Saved data entries

■ ■ ■ ■ ■ ■ ■

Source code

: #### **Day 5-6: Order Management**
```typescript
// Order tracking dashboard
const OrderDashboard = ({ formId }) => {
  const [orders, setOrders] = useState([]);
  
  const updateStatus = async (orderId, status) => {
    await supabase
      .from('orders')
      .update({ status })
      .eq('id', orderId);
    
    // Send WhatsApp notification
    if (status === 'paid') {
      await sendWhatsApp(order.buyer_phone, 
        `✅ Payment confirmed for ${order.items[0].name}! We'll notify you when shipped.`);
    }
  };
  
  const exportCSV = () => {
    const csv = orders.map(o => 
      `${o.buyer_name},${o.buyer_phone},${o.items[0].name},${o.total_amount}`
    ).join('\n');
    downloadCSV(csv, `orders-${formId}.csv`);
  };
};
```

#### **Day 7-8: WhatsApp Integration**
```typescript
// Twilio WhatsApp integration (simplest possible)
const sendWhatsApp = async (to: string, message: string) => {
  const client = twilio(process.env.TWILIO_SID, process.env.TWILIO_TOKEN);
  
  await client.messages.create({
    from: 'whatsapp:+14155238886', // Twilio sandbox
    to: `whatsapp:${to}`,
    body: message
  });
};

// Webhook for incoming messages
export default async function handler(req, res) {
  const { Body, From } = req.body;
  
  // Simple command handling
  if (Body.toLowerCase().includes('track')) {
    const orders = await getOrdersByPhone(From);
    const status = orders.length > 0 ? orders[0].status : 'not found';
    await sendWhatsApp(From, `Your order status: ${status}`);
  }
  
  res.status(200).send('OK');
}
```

■ ■ ■ ■ ■ ■ ■

## What you will do:
Select every line above that contains the word "messages", and copy it.

## Answer space:
  await client.messages.create({
// Webhook for incoming messages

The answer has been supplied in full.